Bisalanews.id, Kepulauan Talaud – Wilayah Pantai Timur Kepulauan Talaud, Sulawesi Utara, diguncang gempabumi tektonik pada Sabtu, 10 Januari 2026, pukul 21.58.25 WIB.
Guncangan gempa tersebut dirasakan cukup luas hingga ke sejumlah daerah di Sulawesi Utara dan Maluku Utara.
Direktur Gempabumi dan Tsunami Badan Meteorologi, Klimatologi, dan Geofisika (BMKG), Dr.
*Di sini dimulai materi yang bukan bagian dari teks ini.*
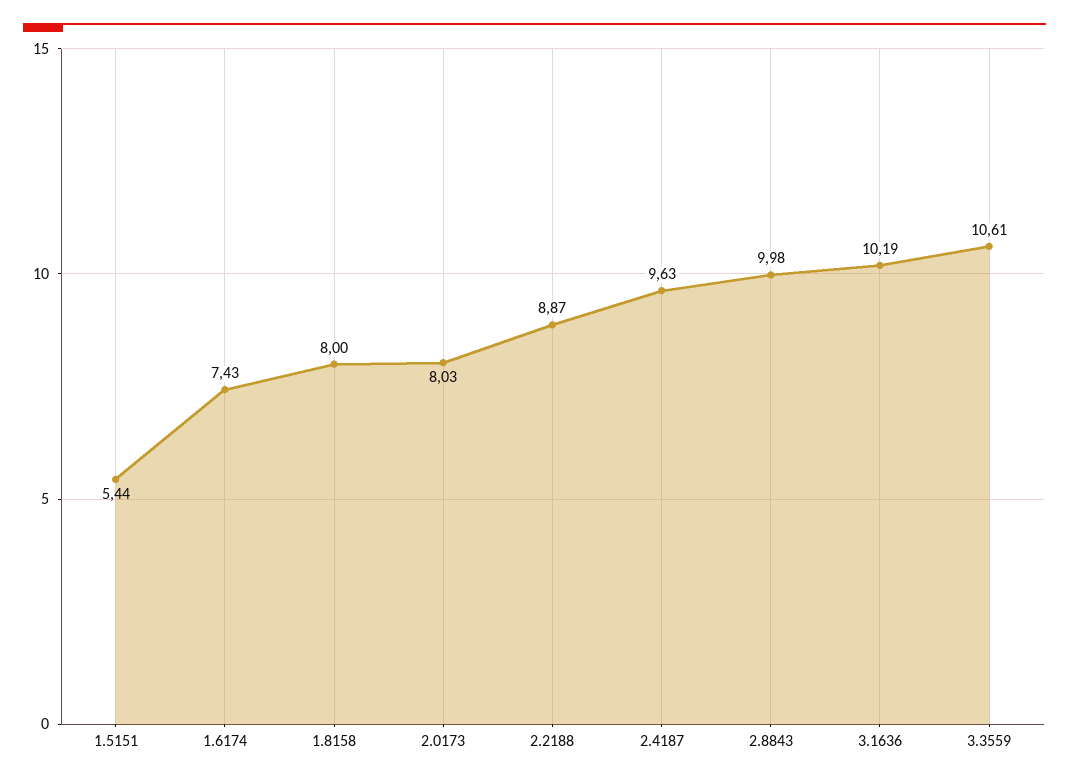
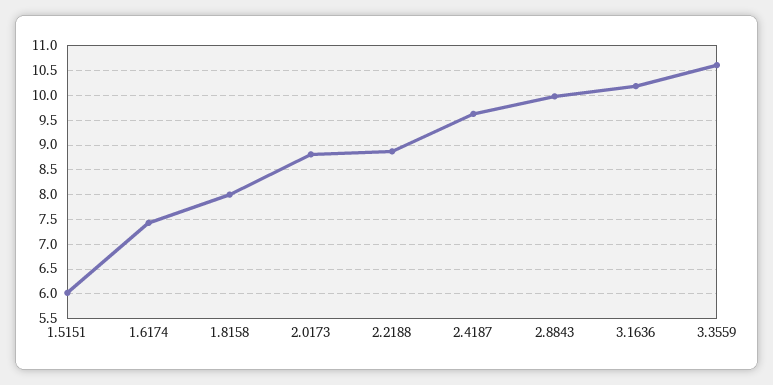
  {
-   "1.5151": 5.44,
+   "1.5151": 6,
    "1.6174": 7.43,
    "1.8158": 8,
-   "2.0173": 8.03,
+   "2.0173": 8.75,
    "2.2188": 8.87,
    "2.4187": 9.63,
    "2.8843": 9.98,
    "3.1636": 10.19,
    "3.3559": 10.61
  }

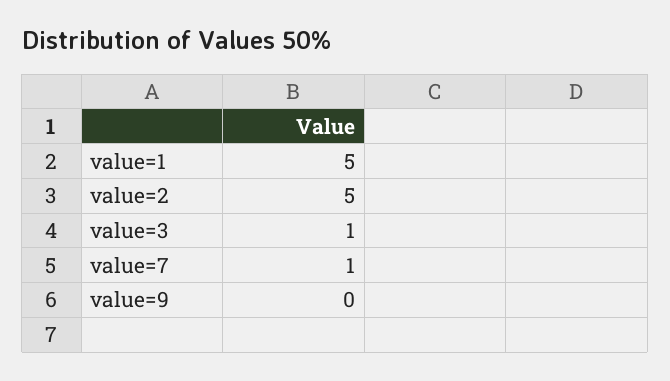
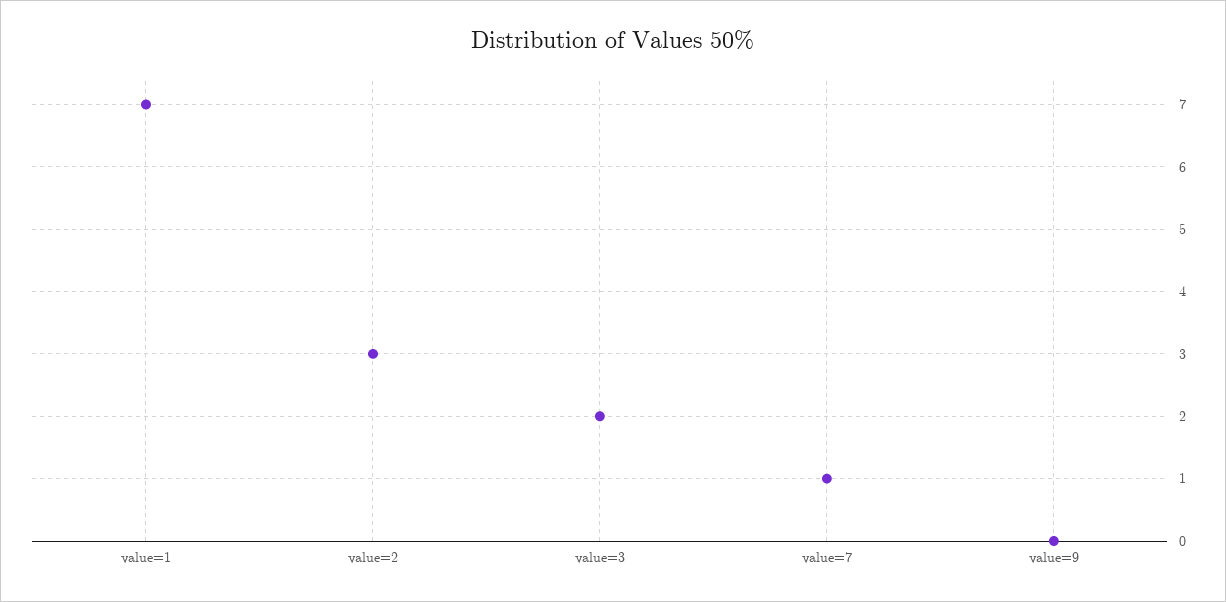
  {
-   "value=1": 5,
+   "value=1": 7,
-   "value=2": 5,
+   "value=2": 3,
-   "value=3": 1,
+   "value=3": 2,
    "value=7": 1,
    "value=9": 0
  }

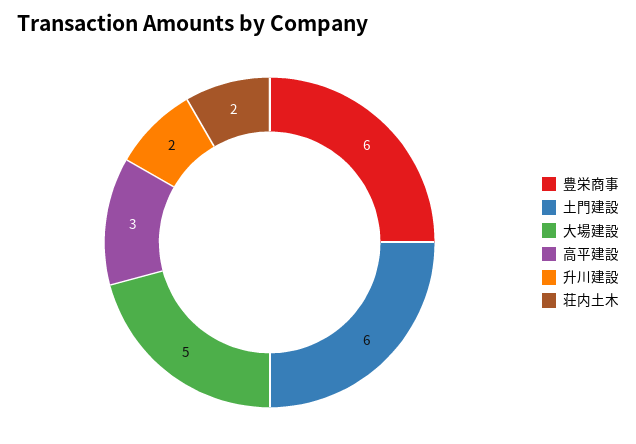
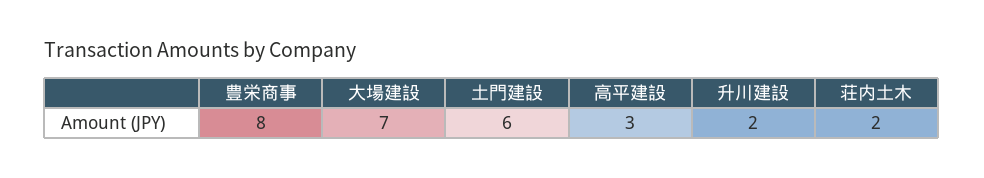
  {
-   "豊栄商事": 6,
+   "豊栄商事": 8,
    "土門建設": 6,
-   "大場建設": 5,
+   "大場建設": 7,
    "高平建設": 3,
    "升川建設": 2,
    "荘内土木": 2
  }

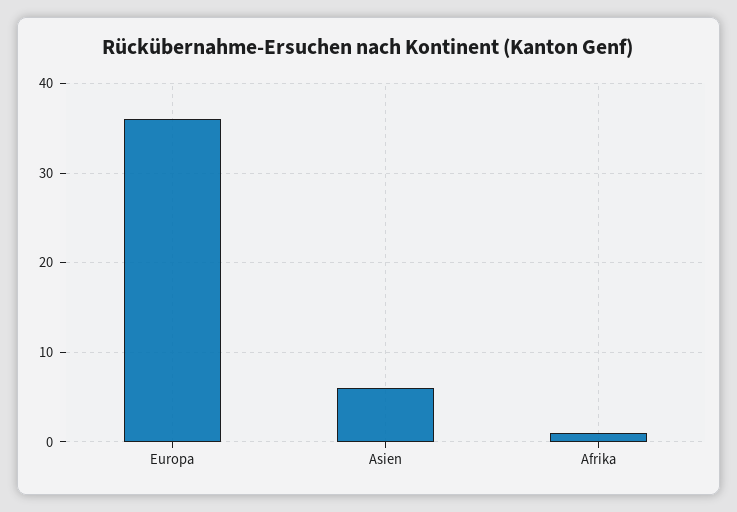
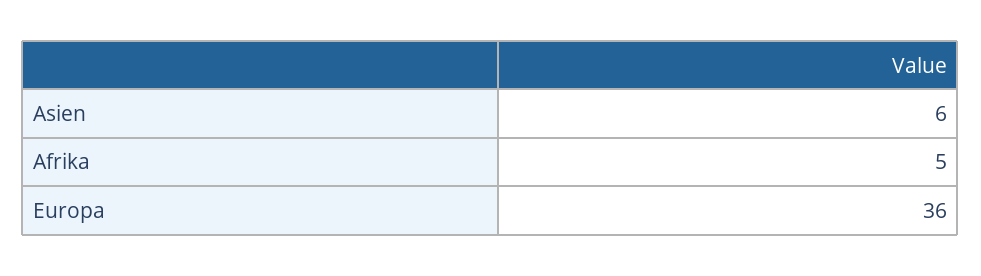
  {
    "Europa": 36,
    "Asien": 6,
-   "Afrika": 1
+   "Afrika": 5
  }

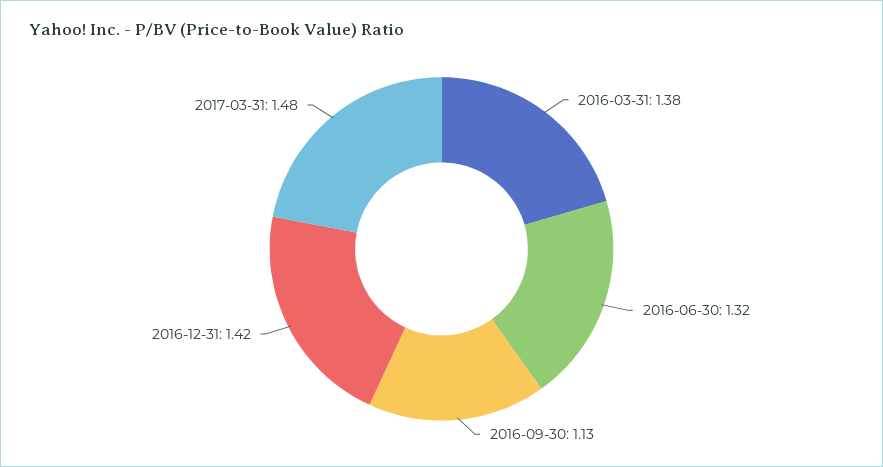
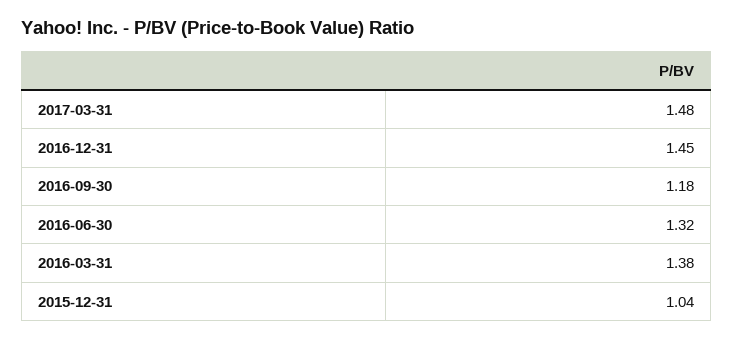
  {
    "2016-03-31": 1.38,
    "2016-06-30": 1.32,
-   "2016-09-30": 1.13,
+   "2016-09-30": 1.18,
-   "2016-12-31": 1.42,
+   "2016-12-31": 1.45,
-   "2017-03-31": 1.48
+   "2017-03-31": 1.48,
+   "2015-12-31": 1.04
  }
Daryono, S.Si., M.Si, menjelaskan bahwa berdasarkan hasil analisis terbaru BMKG, gempa tersebut memiliki magnitudo M6,4.
“Episenter gempabumi terletak pada koordinat 3,76° Lintang Utara dan 126,95° Bujur Timur, atau tepatnya berada di laut sekitar 40 kilometer tenggara Melonguane, Sulawesi Utara, dengan kedalaman 31 kilometer,” ujar Daryono di Jakarta, Sabtu (10/01/2026).
Menurut Daryono, dengan memperhatikan lokasi episenter dan kedalaman hiposenternya, gempabumi ini tergolong sebagai gempabumi dangkal yang dipicu oleh aktivitas deformasi batuan di Lempeng Maluku.
“Hasil analisis mekanisme sumber menunjukkan bahwa gempabumi ini memiliki mekanisme pergerakan mendatar turun (oblique normal),” jelasnya.
BMKG mencatat dampak guncangan gempa dirasakan cukup signifikan di beberapa wilayah.
Di Kepulauan Talaud, gempa dirasakan dengan skala intensitas IV–V MMI, di mana getaran dirasakan hampir oleh seluruh penduduk, sebagian orang terbangun dari tidur, gerabah pecah, barang-barang terpelanting, serta benda besar dan tiang-tiang tampak bergoyang.
Sementara itu, di wilayah Tobelo dan Sitaro, gempa dirasakan dengan intensitas III–IV MMI, sedangkan di Morotai dirasakan dengan skala III MMI.
Adapun wilayah Ternate, Minahasa Utara, Manado, dan Bitung merasakan getaran dengan intensitas II–III MMI, yang dirasakan nyata di dalam rumah seperti getaran truk melintas.
Meski guncangan dirasakan cukup luas, BMKG menegaskan bahwa gempa tersebut tidak berpotensi tsunami.
“Berdasarkan hasil pemodelan yang telah dilakukan, gempabumi ini tidak berpotensi menimbulkan tsunami,” tegas Daryono.
Hingga pukul 22.20 WIB, hasil monitoring BMKG mencatat adanya satu kali gempabumi susulan (aftershock) dengan magnitudo M4,6.
BMKG juga mengimbau masyarakat agar tetap tenang dan tidak mudah terpengaruh oleh informasi yang tidak dapat dipertanggungjawabkan kebenarannya.
“Kami mengimbau masyarakat untuk selalu memastikan informasi resmi hanya bersumber dari kanal komunikasi BMKG yang telah terverifikasi, seperti media sosial @infoBMKG, situs resmi BMKG, InaTEWS, kanal Telegram BMKG, serta aplikasi resmi wrs-bmkg dan infobmkg,” pungkasnya.